*Given passage:*
[Start of Attachment]
Build it adjacent so I never disrupted live design work, align to engineering's code from the first day, and use atomic design so the system was built in the right order, foundations first.

Research

I started by auditing what we already had: the typography, the component library, and the colour system. The goal was to map exactly where it was failing and where Figma's newer features could do work the old system wasn't using.

Alongside the audit, I taught myself design-system best practice and adopted atomic design as the organising logic. That gave me a clear order to build in, foundations first, then atoms, then upward, rather than rebuilding piecemeal.

Audit of the existing design system
Reviewing typography, components, and colour to map exactly where the system was failing.
The old component library
The old component library. Inconsistent, undocumented, and out of sync with production.

The plan

Before building anything, I set out how to do it with the least disruption.

The core decision was to build the new system adjacent to the old one rather than tearing the old one out. The team was still designing live work every day, so a clean-room rebuild alongside the existing system meant I never blocked anyone while it came together.

From there the plan was concrete: a comprehensive component list marking what to build, refactor, or remove; a full breakdown of the colour system with redundant colours stripped and a proper mapping added; a typographic cleanup; and engineering involved in implementation from the start.
[End of Attachment]
*Records shown:*
[Start of Attachment]
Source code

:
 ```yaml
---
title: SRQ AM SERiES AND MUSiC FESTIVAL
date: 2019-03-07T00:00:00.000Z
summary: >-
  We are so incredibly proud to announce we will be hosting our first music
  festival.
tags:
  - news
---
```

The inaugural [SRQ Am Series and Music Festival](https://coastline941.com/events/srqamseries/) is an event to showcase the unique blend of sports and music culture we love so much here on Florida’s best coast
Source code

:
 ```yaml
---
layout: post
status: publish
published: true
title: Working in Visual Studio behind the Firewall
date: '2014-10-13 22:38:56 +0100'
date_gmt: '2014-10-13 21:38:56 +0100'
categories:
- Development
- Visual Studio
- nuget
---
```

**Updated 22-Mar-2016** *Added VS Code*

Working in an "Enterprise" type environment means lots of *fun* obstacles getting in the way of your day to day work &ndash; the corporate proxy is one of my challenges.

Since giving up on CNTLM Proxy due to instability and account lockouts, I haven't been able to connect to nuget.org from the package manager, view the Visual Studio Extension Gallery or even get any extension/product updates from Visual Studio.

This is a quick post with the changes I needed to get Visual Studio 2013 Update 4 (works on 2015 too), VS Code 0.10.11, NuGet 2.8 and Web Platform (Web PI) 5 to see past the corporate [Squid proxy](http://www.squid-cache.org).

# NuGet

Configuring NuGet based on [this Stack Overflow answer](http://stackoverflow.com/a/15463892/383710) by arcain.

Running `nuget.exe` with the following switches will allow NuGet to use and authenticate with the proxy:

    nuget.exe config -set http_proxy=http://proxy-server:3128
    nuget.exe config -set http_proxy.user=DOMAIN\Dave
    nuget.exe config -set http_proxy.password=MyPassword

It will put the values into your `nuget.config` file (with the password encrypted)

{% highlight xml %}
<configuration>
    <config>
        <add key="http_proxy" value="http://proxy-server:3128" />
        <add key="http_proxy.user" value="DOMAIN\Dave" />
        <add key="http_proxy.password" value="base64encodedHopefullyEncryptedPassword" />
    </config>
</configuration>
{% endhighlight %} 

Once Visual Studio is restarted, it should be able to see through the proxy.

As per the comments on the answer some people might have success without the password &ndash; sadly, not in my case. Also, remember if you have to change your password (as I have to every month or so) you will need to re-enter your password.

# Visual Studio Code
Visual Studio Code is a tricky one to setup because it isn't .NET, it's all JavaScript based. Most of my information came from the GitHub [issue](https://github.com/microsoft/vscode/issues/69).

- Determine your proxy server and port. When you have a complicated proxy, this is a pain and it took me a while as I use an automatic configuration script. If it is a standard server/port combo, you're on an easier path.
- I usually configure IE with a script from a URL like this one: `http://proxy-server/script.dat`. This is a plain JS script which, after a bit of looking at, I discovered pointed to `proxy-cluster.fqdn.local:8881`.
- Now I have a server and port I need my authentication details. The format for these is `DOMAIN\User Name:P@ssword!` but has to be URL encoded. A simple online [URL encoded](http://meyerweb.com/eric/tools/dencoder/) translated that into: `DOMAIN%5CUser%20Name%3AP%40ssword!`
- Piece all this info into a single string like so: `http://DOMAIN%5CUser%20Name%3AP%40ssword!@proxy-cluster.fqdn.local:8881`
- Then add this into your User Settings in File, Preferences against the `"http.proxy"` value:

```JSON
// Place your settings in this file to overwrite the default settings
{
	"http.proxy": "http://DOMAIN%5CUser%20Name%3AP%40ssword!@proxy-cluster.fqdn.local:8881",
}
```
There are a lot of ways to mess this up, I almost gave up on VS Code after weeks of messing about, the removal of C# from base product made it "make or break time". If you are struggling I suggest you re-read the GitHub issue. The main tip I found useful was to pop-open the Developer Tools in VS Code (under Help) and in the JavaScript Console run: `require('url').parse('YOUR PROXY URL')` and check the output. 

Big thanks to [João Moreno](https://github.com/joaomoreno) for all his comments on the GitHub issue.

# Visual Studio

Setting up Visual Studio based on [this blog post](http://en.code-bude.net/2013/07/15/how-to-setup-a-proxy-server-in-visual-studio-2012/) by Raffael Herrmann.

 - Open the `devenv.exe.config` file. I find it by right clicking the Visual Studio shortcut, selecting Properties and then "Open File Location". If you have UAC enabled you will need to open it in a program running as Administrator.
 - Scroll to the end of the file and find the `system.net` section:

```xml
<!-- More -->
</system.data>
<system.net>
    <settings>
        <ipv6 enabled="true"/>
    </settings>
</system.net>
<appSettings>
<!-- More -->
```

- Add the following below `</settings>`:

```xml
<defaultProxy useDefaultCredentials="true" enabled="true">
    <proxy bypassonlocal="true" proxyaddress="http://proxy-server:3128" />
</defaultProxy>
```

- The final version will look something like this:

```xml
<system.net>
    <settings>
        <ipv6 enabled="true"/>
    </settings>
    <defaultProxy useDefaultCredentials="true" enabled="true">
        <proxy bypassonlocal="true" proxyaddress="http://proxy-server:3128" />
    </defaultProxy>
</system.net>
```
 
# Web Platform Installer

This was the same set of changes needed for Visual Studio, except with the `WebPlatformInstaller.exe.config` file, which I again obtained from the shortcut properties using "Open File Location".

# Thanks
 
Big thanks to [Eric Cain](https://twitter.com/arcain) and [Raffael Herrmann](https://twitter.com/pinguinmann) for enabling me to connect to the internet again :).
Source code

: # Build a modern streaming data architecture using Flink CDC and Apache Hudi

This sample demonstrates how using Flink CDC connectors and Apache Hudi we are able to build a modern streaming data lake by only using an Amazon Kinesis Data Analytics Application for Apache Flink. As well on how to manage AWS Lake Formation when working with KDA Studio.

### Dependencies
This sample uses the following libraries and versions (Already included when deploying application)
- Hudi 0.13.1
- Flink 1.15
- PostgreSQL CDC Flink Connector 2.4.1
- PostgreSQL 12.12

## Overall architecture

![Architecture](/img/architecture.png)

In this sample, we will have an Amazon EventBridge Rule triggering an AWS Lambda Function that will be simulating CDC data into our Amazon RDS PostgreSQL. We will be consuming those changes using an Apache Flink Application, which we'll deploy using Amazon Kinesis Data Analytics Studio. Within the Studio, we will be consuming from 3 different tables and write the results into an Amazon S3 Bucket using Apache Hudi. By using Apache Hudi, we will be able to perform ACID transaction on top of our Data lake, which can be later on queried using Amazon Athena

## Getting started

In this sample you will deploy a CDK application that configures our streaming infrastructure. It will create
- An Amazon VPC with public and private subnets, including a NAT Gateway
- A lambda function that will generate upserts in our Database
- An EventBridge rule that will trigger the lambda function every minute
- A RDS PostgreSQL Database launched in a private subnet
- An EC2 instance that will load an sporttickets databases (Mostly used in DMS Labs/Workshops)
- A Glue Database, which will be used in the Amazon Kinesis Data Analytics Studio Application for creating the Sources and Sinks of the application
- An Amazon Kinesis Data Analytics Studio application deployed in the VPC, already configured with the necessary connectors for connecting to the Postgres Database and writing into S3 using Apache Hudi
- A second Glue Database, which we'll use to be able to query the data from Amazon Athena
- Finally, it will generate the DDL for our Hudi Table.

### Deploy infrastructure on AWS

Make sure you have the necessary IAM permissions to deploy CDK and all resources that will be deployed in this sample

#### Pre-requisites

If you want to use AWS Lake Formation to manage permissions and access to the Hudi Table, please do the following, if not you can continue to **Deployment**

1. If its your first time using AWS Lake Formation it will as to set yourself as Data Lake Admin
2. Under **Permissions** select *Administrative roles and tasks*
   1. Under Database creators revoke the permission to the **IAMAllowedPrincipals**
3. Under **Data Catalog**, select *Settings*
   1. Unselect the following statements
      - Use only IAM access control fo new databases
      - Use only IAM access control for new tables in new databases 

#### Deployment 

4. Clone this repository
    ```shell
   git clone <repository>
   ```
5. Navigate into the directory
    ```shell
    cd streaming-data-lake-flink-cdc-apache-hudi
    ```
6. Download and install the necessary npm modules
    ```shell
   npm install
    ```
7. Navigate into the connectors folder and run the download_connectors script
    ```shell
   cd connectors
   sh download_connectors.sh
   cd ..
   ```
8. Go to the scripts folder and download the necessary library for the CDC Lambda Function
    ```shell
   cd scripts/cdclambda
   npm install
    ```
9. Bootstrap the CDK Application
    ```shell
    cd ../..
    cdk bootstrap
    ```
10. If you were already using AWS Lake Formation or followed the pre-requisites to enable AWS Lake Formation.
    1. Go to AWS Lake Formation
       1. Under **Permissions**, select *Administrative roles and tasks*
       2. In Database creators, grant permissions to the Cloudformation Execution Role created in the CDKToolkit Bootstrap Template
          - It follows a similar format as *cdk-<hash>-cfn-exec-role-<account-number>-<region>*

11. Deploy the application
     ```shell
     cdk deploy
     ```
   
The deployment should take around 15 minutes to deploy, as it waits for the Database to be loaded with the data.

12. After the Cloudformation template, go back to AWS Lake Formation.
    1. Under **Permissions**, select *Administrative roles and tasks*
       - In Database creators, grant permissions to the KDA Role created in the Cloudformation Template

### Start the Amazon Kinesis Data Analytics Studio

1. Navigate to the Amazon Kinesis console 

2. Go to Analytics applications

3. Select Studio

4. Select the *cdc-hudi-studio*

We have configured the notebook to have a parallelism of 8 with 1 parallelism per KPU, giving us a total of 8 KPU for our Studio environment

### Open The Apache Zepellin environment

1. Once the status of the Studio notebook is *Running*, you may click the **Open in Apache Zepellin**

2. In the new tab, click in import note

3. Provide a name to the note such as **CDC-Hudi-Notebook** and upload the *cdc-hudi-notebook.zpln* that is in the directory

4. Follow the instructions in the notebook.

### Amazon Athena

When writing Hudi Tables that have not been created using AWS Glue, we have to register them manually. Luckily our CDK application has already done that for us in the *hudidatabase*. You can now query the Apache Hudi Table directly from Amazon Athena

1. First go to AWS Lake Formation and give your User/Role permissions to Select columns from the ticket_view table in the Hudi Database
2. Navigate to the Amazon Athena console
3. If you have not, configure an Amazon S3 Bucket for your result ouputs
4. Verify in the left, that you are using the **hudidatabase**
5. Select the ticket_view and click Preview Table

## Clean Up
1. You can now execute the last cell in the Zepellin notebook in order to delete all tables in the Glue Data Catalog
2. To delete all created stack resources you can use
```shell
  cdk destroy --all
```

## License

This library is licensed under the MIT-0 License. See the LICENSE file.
[End of Attachment]
*Action item A:*
In the passage on rebuilding the design system, why was the new system built alongside the old one instead of replacing it outright?
*Action item B:*
Resume the passage on rebuilding the design system from where it stops.

*Exercise response A:*
The team was still designing live work every day, and building alongside the existing system meant no one was ever blocked while it came together.

*Exercise response B:*
The component tracking list
The working component list, striking off each one as it was completed.
The colour mapping
Expanding and renaming colours, with accessibility guidance built into the map.

How I built it

Using atomic design, I started at the foundations, colours and typography, since everything above depends on them. Then I moved to the atoms.

Buttons were the first real test. Even at the smallest level, the old button had many variants and almost no flexibility. Rebuilding it with nested components and variables turned a rigid set of one-offs into a single flexible component, and proved the approach for everything above it.

The piece I was proudest of was the table cell component. ShipServ uses tables constantly, and the old system could never capture every use case in one component. By designing a single, flexible cell, tables became fast to build and genuinely scalable, which removed one of the most repetitive jobs in the team's day.

The old button component
The old button component, with all its rigid variants.
The rebuilt Lighthouse button component
The rebuilt Lighthouse button, flexible through nested components and variables.
The table cell component
The table cell component, built to handle every table use-case from one place.

The result

The finished library landed at 56 components, 120 scalable colours, and 14 typographic styles. More importantly, it changed how the team worked: designers stopped fighting the components and got to concentrate on the actual problem, and engineering had a system they could map straight to Storybook.

Measured against the goals: the system was refactored and adopted, the colour system was fully tokenised, the component library used Figma's nesting and variables properly, and the Storybook integration gave developers real parity with code.

Old button component in review
The old button beside the rebuilt Lighthouse button.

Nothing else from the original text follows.